シリーズ 過疎問題を考える2

ひかり109号記事
2019/11/1

シリーズ 過疎問題を考える
 人口の過疎はいたしかたない事かも知れないが、信心の過疎だけはなんとしても進行させてはならないと思います。
 老人福祉施設の相談員やケアマネージャーとして、私は介護保険制度創設以前より福祉現場で過ごしてきました。
 最近つくづく思うのは、家族が介護するのが当たり前だった時代では、息子、嫁、娘などに「すまんの」「おおきによ」と感謝の言葉が自然と出てきていたように思うのですが、今はどうでしょうか。

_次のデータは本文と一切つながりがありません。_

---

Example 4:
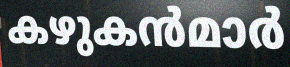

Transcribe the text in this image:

കഴുകൻമാർ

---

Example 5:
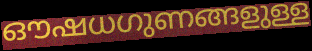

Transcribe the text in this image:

ഔഷധഗുണങ്ങളുള്ള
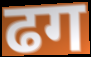
ढग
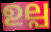
ഉല്പ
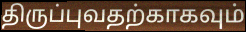
திருப்புவதற்காகவும்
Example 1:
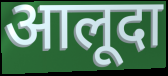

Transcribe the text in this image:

आलूदा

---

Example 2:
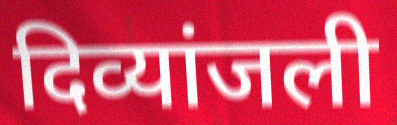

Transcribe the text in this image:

दिव्यांजली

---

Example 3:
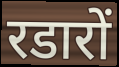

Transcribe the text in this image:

रडारों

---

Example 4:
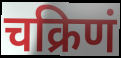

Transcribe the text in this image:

चक्रिणं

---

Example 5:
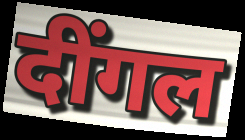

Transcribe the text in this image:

दींगल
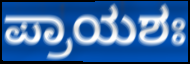
ಪ್ರಾಯಶಃ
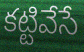
కట్టివేసే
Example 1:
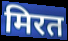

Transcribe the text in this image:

मिरत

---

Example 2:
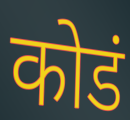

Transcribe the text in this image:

कोडं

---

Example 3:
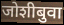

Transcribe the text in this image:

जोशीबुवा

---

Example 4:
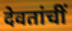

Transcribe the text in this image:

देवतांचीं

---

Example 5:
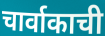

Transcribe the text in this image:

चार्वाकाची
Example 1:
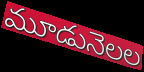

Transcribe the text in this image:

మూడునెలల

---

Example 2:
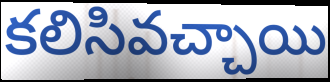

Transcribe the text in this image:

కలిసివచ్చాయి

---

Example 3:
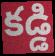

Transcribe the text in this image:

కడ్డి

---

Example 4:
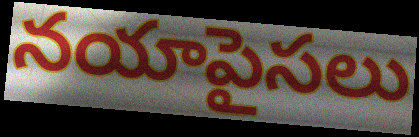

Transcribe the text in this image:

నయాపైసలు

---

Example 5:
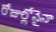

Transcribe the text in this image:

రోజుల్లోనైనా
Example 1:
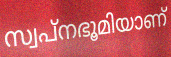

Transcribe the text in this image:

സ്വപ്നഭൂമിയാണ്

 子や嫁に「世話をかけたくない」、「迷惑かけられない」と家族に気遣う場面が多いように思います。
 介護サービス利用者さんの中には、家族と会話する時間より介護員さんと過ごすほうが長いとおっしゃる方がいてもおかしくありませんね。
 日常生活の全てを介護員がフォローできっこないのですが、介護サービスに頼るあまり、家族の絆が崩壊し始めてきていると感じているのは私だけかも知れませんが。

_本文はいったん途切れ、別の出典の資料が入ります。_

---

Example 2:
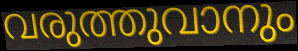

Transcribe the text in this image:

 お寺のことで言うと、親の年回忌法要で家族に気を遣い、「子ども達は忙しいから夫婦だけでお参りさせていただきます。」と、大切なご法事に遠方の方はともかく、近隣や同居の親族さえ集まらないのは残念極まりないことですよ。
 「世話ないから」という理由で、安易に家族葬を選んだり、葬送儀礼などが略式化されてきているのです。
 私はこのようなことが「信心の過疎化」だと思うのです。